The proletarian class is therefore the revolutionary class above all, because the revolution it can bring about is a social and not just a political revolution - in setting itself free it frees all humanity; in breaking the power of the privileged class it abolishes classes.

Certainly nowadays there aren't precise boundaries between the classes. It is during various episodes of the class struggle that division occurs. There are not precise boundaries but there are two poles - proletariat and bourgeoisie (capitalists, bureaucrats etc.); the middle classes are split in periods of crisis and move towards one pole or the other; they are unable to provide a solution by themselves as they have neither the revolutionary characteristics of the proletariat, nor real control of contemporary society like the bourgeoisie as properly defined. In strikes for example you may see that one section of the technicians (especially those who are specialists, those in the research departments for example) rejoins the working class while another (technicians who fill higher staff positions and most people in supervisory roles) moves away from the working-class, at least for a time. Trade Union practice has always relied on trial-and-error, on pragmatism, unionising certain sectors and not others according to their role and occupation. In any case, it is occupation and attitude that distinguish a class more than salary.

So there is the proletariat. There is its most determined, most active part, the working class as properly defined. There is also something wider than the proletariat and which includes other social strata that must be won over to action: this is the mass of the people, which comprises small peasants, poor artisans and so on as well as the proletariat.

It's not a question of falling for some kind of proletarian mystique but of appreciating this specific fact: the proletariat, even though it is slow to seize awareness and despite its retreats and defeats, is ultimately the only real creator of Revolution.

Bakunin: 'Understand that since the proletarian, the manual worker, the common labourer, is the historic representative of the worlds last slave-system, their emancipation is everyones emancipation, their triumph the final triumph of humanity...'

Certainly it happens that people belonging to privileged social groups break with their class, and with its ideology and its advantages, and come to anarchism.
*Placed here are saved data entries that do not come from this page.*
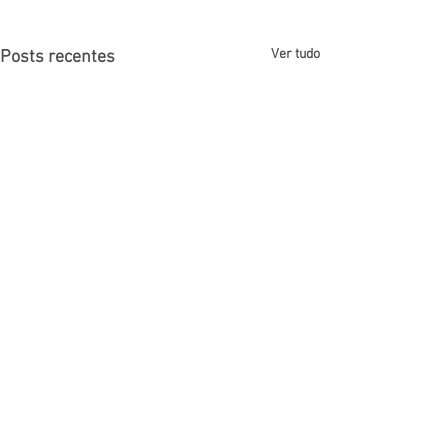
Ver tudo
Posts recentes
Comentários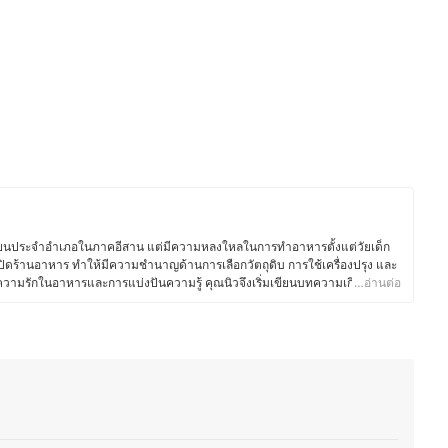
เรียนประจำอำเภอในภาคอีสาน แต่มีความหลงใหลในการทำอาหารตั้งแต่วัยเด็ก
ปิดร้านอาหาร ทำให้มีความชำนาญด้านการเลือกวัตถุดิบ การใช้เครื่องปรุง และ
วยความรักในอาหารและการแบ่งปันความรู้ คุณนิวจึงเริ่มเขียนบทความเกี่ยวกับ
…อ่านต่อ
วัตถุดิบ และการใช้อุปกรณ์ครัวอย่างมีประสิทธิภาพ โดยเน้นถ่ายทอดจาก
ถนำไปปรับใช้ในชีวิตประจำวันได้ง่ายขึ้น ซึ่งนอกจากความอร่อยแล้ว ยังให้ความ
าะสมกับไลฟ์สไตล์ของแต่ละคน เพื่อให้ทุกคนสนุกกับการทำอาหารได้อย่าง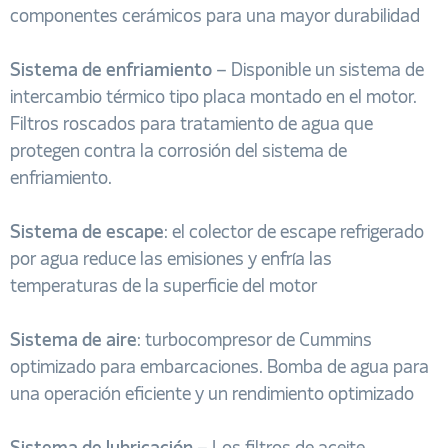
componentes cerámicos para una mayor durabilidad
Sistema de enfriamiento
– Disponible un sistema de
intercambio térmico tipo placa montado en el motor.
Filtros roscados para tratamiento de agua que
protegen contra la corrosión del sistema de
enfriamiento.
Sistema de escape
: el colector de escape refrigerado
por agua reduce las emisiones y enfría las
temperaturas de la superficie del motor
Sistema de aire
: turbocompresor de Cummins
optimizado para embarcaciones. Bomba de agua para
una operación eficiente y un rendimiento optimizado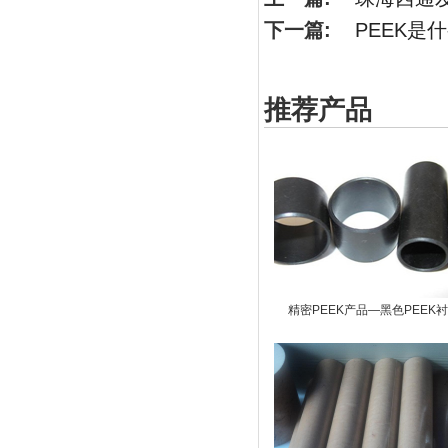
下一篇:
PEEK是
推荐产品
精密PEEK产品—黑色PEEK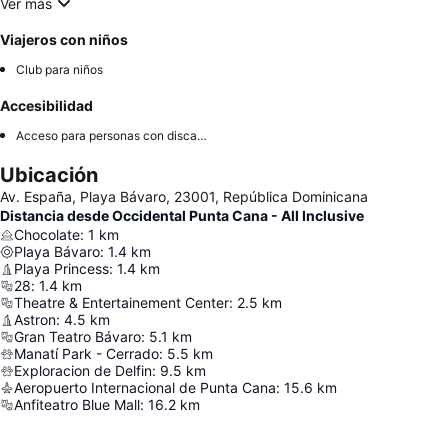
Ver más
Viajeros con niños
Club para niños
Accesibilidad
Acceso para personas con discapacidad
Ubicación
Av. España, Playa Bávaro, 23001, República Dominicana
Distancia desde Occidental Punta Cana - All Inclusive
Chocolate
:
1
km
Playa Bávaro
:
1.4
km
Playa Princess
:
1.4
km
28
:
1.4
km
Theatre & Entertainement Center
:
2.5
km
Astron
:
4.5
km
Gran Teatro Bávaro
:
5.1
km
Manatí Park - Cerrado
:
5.5
km
Exploracion de Delfin
:
9.5
km
Aeropuerto Internacional de Punta Cana
:
15.6
km
Anfiteatro Blue Mall
:
16.2
km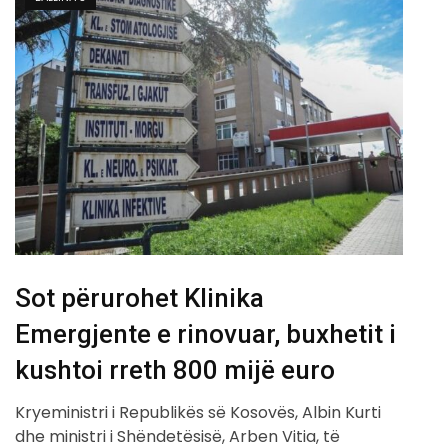
Sot përurohet Klinika
Emergjente e rinovuar, buxhetit i
kushtoi rreth 800 mijë euro
Kryeministri i Republikës së Kosovës, Albin Kurti
dhe ministri i Shëndetësisë, Arben Vitia, të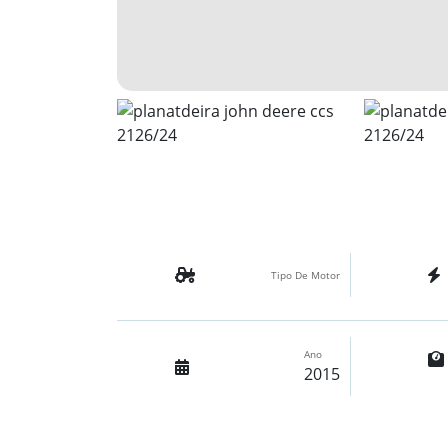
Tipo De Motor
Ano
2015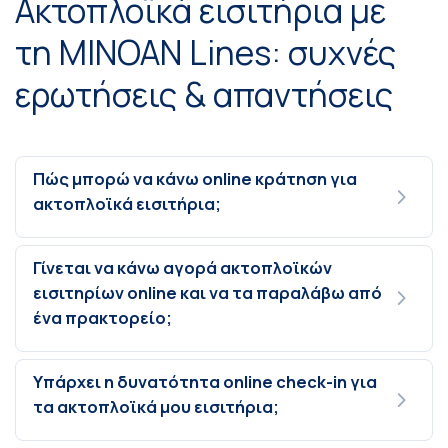
Ακτοπλοϊκά εισιτήρια με
τη MINOAN Lines: συχνές
ερωτήσεις & απαντήσεις
Πώς μπορώ να κάνω online κράτηση για
ακτοπλοϊκά εισιτήρια;
Γίνεται να κάνω αγορά ακτοπλοϊκών
εισιτηρίων online και να τα παραλάβω από
ένα πρακτορείο;
Υπάρχει η δυνατότητα online check-in για
τα ακτοπλοϊκά μου εισιτήρια;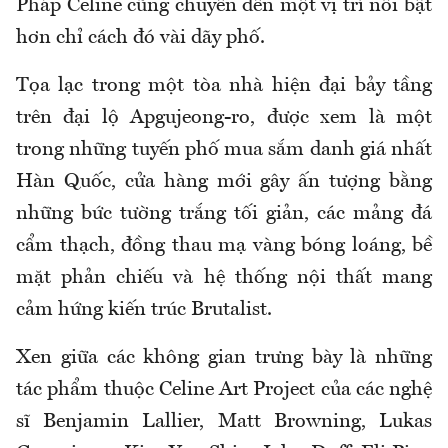
Pháp Celine cũng chuyển đến một vị trí nổi bật
hơn chỉ cách đó vài dãy phố.
Tọa lạc trong một tòa nhà hiện đại bảy tầng
trên đại lộ Apgujeong-ro, được xem là một
trong những tuyến phố mua sắm danh giá nhất
Hàn Quốc, cửa hàng mới gây ấn tượng bằng
những bức tường trắng tối giản, các mảng đá
cẩm thạch, đồng thau mạ vàng bóng loáng, bề
mặt phản chiếu và hệ thống nội thất mang
cảm hứng kiến trúc Brutalist.
Xen giữa các không gian trưng bày là những
tác phẩm thuộc Celine Art Project của các nghệ
sĩ Benjamin Lallier, Matt Browning, Lukas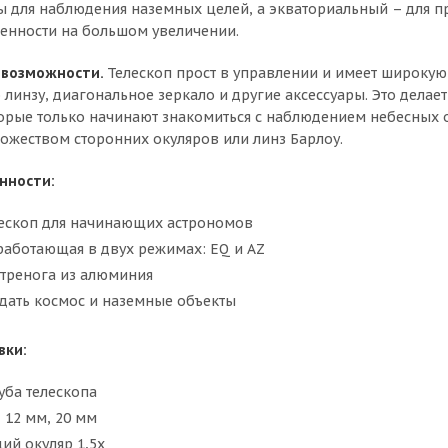
ы для наблюдения наземных целей, а экваториальный – для
бенности на большом увеличении.
 возможности.
Телескоп прост в управлении и имеет широку
инзу, диагональное зеркало и другие аксессуары. Это дела
орые только начинают знакомиться с наблюдением небесных о
ожеством сторонних окуляров или линз Барлоу.
нности:
ескоп для начинающих астрономов
работающая в двух режимах: EQ и AZ
 тренога из алюминия
ать космос и наземные объекты
вки:
уба телескопа
 12 мм, 20 мм
й окуляр 1,5x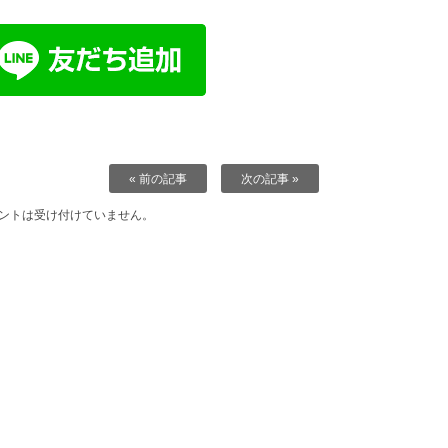
« 前の記事
次の記事 »
ントは受け付けていません。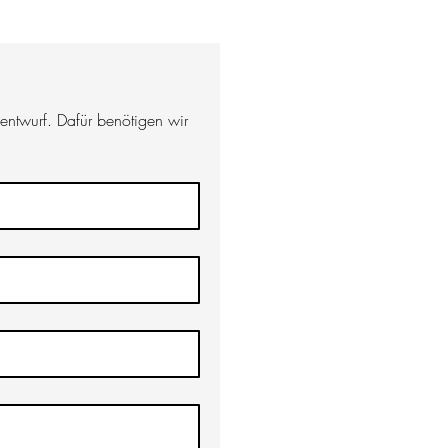
enken.de
an:
+49 (0)711 25259226
Mo-So 09:00-
ntwurf. Dafür benötigen wir 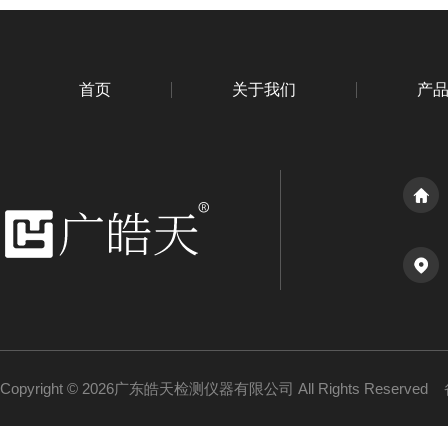
首页
关于我们
产
Copyright © 2026广东皓天检测仪器有限公司 All Rights Reserved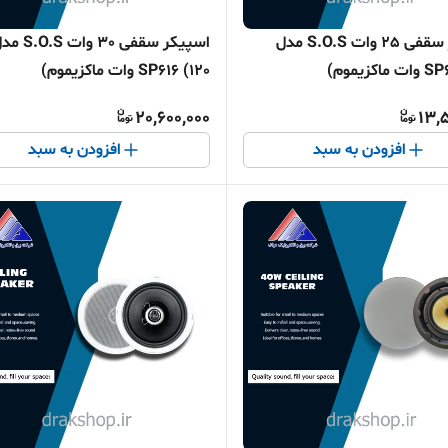
اسپیکر سقفی 25 وات S.O.S مدل
اسپیکر سقفی 30 وات O.S
اکزیموم)
SP616 (120 وات ماکزیموم)
20,600,000
13,
افزودن به سبد
افزودن به سبد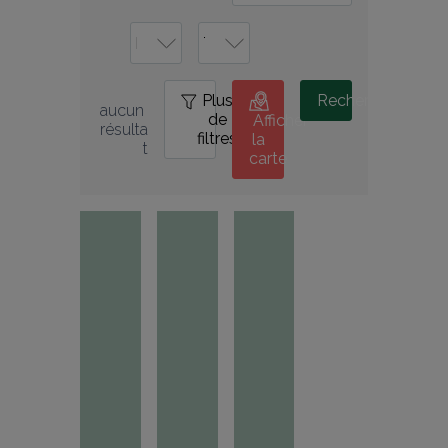
Plus
0
Rechercher
aucun 
de
Afficher
résulta
filtres
la
t
carte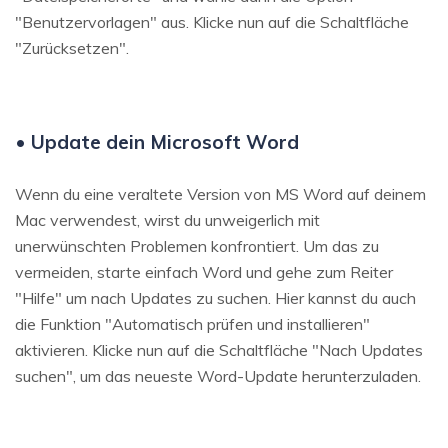
"Benutzervorlagen" aus. Klicke nun auf die Schaltfläche
"Zurücksetzen".
• Update dein Microsoft Word
Wenn du eine veraltete Version von MS Word auf deinem
Mac verwendest, wirst du unweigerlich mit
unerwünschten Problemen konfrontiert. Um das zu
vermeiden, starte einfach Word und gehe zum Reiter
"Hilfe" um nach Updates zu suchen. Hier kannst du auch
die Funktion "Automatisch prüfen und installieren"
aktivieren. Klicke nun auf die Schaltfläche "Nach Updates
suchen", um das neueste Word-Update herunterzuladen.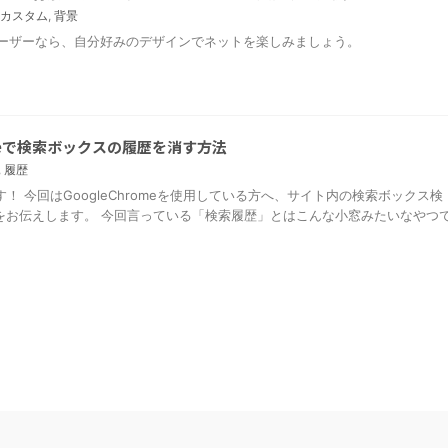
カスタム
,
背景
omeユーザーなら、自分好みのデザインでネットを楽しみましょう。
romeで検索ボックスの履歴を消す方法
,
履歴
す！ 今回はGoogleChromeを使用している方へ、サイト内の検索ボックス検
をお伝えします。 今回言っている「検索履歴」とはこんな小窓みたいなやつ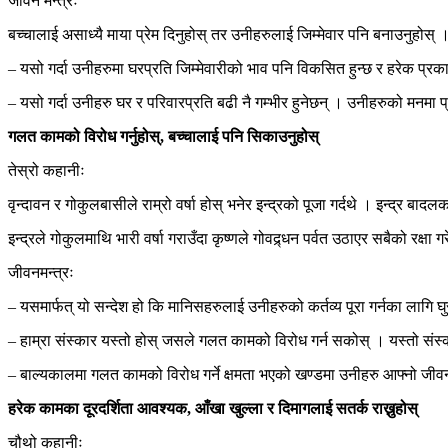
जीवन मन्त्रः
बच्चालाई असाध्यै माया प्रेम दिनुहोस् तर उनीहरुलाई जिम्मेवार पनि बनाउनुहोस
– यसो गर्दा उनीहरुमा घरप्रति जिम्मेवारीको भाव पनि विकसित हुन्छ र हरेक प्रक
– यसो गर्दा उनीहरु घर र परिवारप्रति बढी नै गम्भीर हुनेछन् । उनीहरुको मनमा प
गलत कामको विरोध गर्नुहोस्, बच्चालाई पनि सिकाउनुहोस्
तेस्रो कहानीः
वृन्दावन र गोकुलबासीले राम्रो वर्षा होस् भनेर इन्द्रको पूजा गर्दथे । इन्द्र बादल
इन्द्रले गोकुलमाथि भारी वर्षा गराउँदा कृष्णले गोवद्र्धन पर्वत उठाएर सबैको रक्षा 
जीवनमन्त्रः
– यसमार्फत् यो सन्देश हो कि मानिसहरुलाई उनीहरुको कर्तव्य पूरा गर्नका लागि घु
– हाम्रा संस्कार यस्तो होस् जसले गलत कामको विरोध गर्न सकोस् । यस्तो सं
– बाल्यकालमा गलत कामको विरोध गर्ने क्षमता भएको खण्डमा उनीहरु आफ्नो जीवन
हरेक कामका दूरदर्शिता आवश्यक, आँखा खुल्ला र दिमागलाई सतर्क राख्नुहोस्
चौथो कहानीः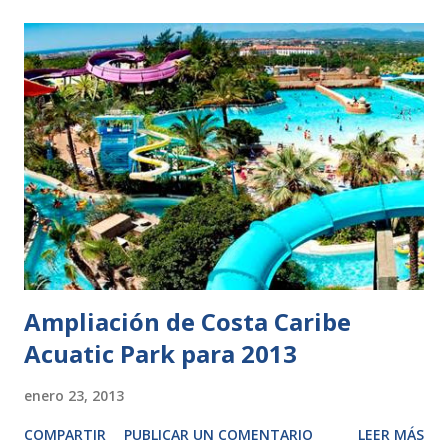
Ampliación de Costa Caribe
Acuatic Park para 2013
enero 23, 2013
COMPARTIR
PUBLICAR UN COMENTARIO
LEER MÁS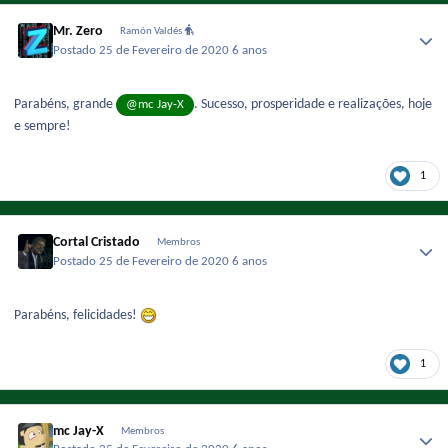
Mr. Zero
Ramón Valdés
Postado
25 de Fevereiro de 2020
6 anos
Parabéns, grande
. Sucesso, prosperidade e realizações, hoje
@mc Jay-X
e sempre!
1
Cortal Cristado
Membros
Postado
25 de Fevereiro de 2020
6 anos
Parabéns, felicidades!
1
mc Jay-X
Membros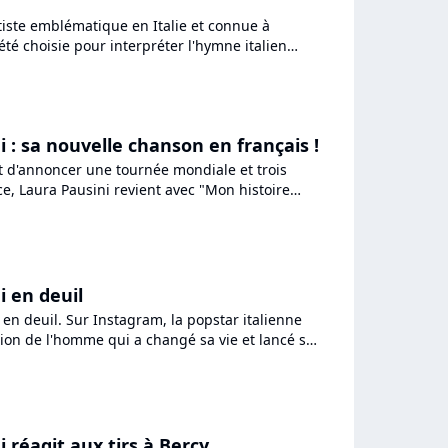
tiste emblématique en Italie et connue à
 été choisie pour interpréter l'hymne italien
 d'ouverture...
 : sa nouvelle chanson en français !
nt d'annoncer une tournée mondiale et trois
e, Laura Pausini revient avec "Mon histoire
 une ballade...
i en deuil
 en deuil. Sur Instagram, la popstar italienne
tion de l'homme qui a changé sa vie et lancé sa
lle...
 réagit aux tirs à Bercy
Their contribution is considerable but in some sense these people become proletarians.

For Bakunin again, the socialist revolutionaries, that is the anarchists, speak to 'the working masses in both town and country, including all people of good will from the upper classes who, making a clean break with their past, would join them unreservedly and accept their programme in full.'

But for all that you can't say that anarchism speaks to the abstract person, to the person in general, without taking into account their social status.

To deprive anarchism of its class character would be to condemn it to formlessness, to an emptiness of content, so that it would become an inconsistent philosophical pastime, a curiosity for intelligent bourgeois, an object of sympathy for people longing to have an ideal, a subject for academic discussion.

So we conclude: Anarchism is not a philosophy of the individual or of the human being in a general sense.

Anarchism is if you like a philosophy or an ethic but in a very specific, very concrete sense. It is so by the desires it represents, by the goals that it gets: as Bakunin says - '(The proletarians) triumph is humanity's final triumph...'

Proletarian, class based in origin, it is only in its goals that it is universally human or, if you prefer, humanist.

It is a socialist doctrine, or to be more accurate the only true socialism or communism, the only theory and method capable of achieving a society without castes and classes, of bringing about freedom and equality.

Social anarchism or anarchist communism, or again libertarian communism, is a doctrine of social revolution which speaks to the proletariat whose desires it represents, whose true ideology it demonstrates - an ideology which the proletariat becomes aware of through its own experiences.